Mustang and Ford Performance Forums banner

1 - 4 of 4 Posts

·
Registered
Joined
·
332 Posts
Discussion Starter · #1 ·
just wondering what would be the right ring end gap on a boosted engine street strip. sometime this year i do plan on raising the boost to around 20#s.

i have around .018-.020 now on the top ring, my concern is that blowby at idle is considerably more now than when the engine was stock. as the revs climb it goes away and seeing it on the dyno it is not excessive at 7k, hardly noticable at all, just at idle. i am asking cause i might be pulling the engine for some head work this year and while it is out i might change the rings.
 

·
Registered
Joined
·
151 Posts
.022 on both top and second rings on Speed Pro.Some will say less on the second ring but heat and tension issues negate any loss.Most importanty, deck plate hone to make sure there is little variation in the cylinder and insure the correct cylinder finish hone is used.

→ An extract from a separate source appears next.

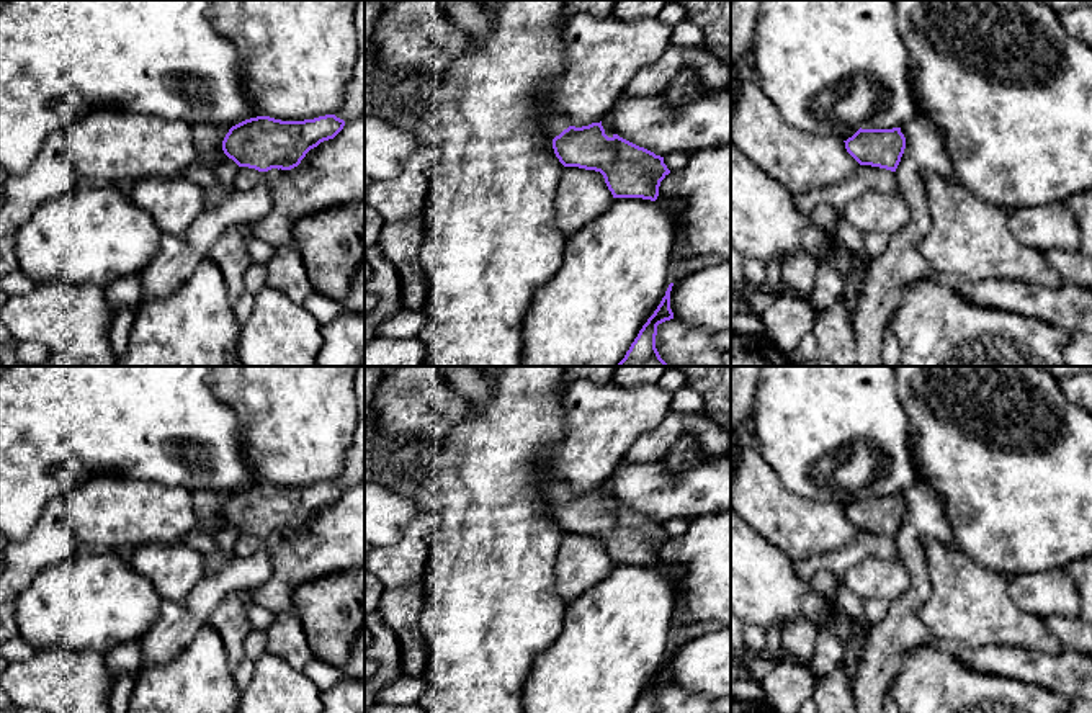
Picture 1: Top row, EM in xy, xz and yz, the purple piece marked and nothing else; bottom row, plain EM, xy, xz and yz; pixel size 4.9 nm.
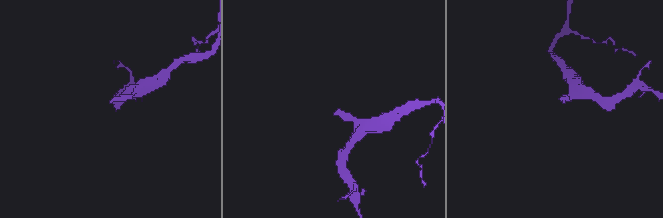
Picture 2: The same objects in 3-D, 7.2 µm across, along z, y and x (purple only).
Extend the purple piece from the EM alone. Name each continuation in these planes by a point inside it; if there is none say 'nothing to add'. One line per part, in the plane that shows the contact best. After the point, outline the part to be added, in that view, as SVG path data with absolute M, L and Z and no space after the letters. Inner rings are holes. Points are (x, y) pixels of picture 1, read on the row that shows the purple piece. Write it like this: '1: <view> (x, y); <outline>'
1: xz (554, 123); M549 114L546 118L546 129L548 129L548 132L553 137L559 136L569 126L571 126L571 119L567 116L562 116L562 114Z

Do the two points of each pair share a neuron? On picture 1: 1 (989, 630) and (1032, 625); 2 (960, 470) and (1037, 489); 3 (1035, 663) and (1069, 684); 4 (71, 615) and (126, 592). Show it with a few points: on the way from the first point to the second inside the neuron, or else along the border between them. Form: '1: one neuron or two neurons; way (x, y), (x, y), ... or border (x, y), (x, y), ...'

The blowby issue you mention is likely due to cylinder variation,finish rather than the .018 - .020 which is fine IMO.:cool:
 

·
Registered
Joined
·
332 Posts
Discussion Starter · #3 ·
so your saying that the rings are not seated teh same in all cylinders, or that the cylinders are not all the same concentricity?

the engine runs well and feels very strong. its just annoying to see the valve cover breathers emit vapor when it is idoling. rev it up to around 2k and its gone. when the engine is cold it doesn't do it at all only after it has came up to operating temp.

i thought the stock gap was around .013, my thinking was the extra .007 on all cylinders was causing it at idle. when the engine gets a little heat the gap closes some and it goes away.
 

·
Registered
Joined
·
151 Posts
It would be my guess that you have vented the crankcase by using a breatheable cap, if you are seeing crankcase vapor.The stockcrankcase evacuation/ recirculation system is designed to pull these vapors so they are not seen or emitted into the atmosphere.All engines have blowby but a healthy engine will only have a little.The only way to see what is really happening in the cylinder is to do a leakdown test.

Several things affect ring gap needs,but most importantly heat and material of the rings expansion rate.So your main concerns are ring manufacturer reccomendations, piston design and intended use.

The reason for concern in piston design is the position of the ring groove,the more toward the top of the piston,the more heat the ring is exposed to so it expands more.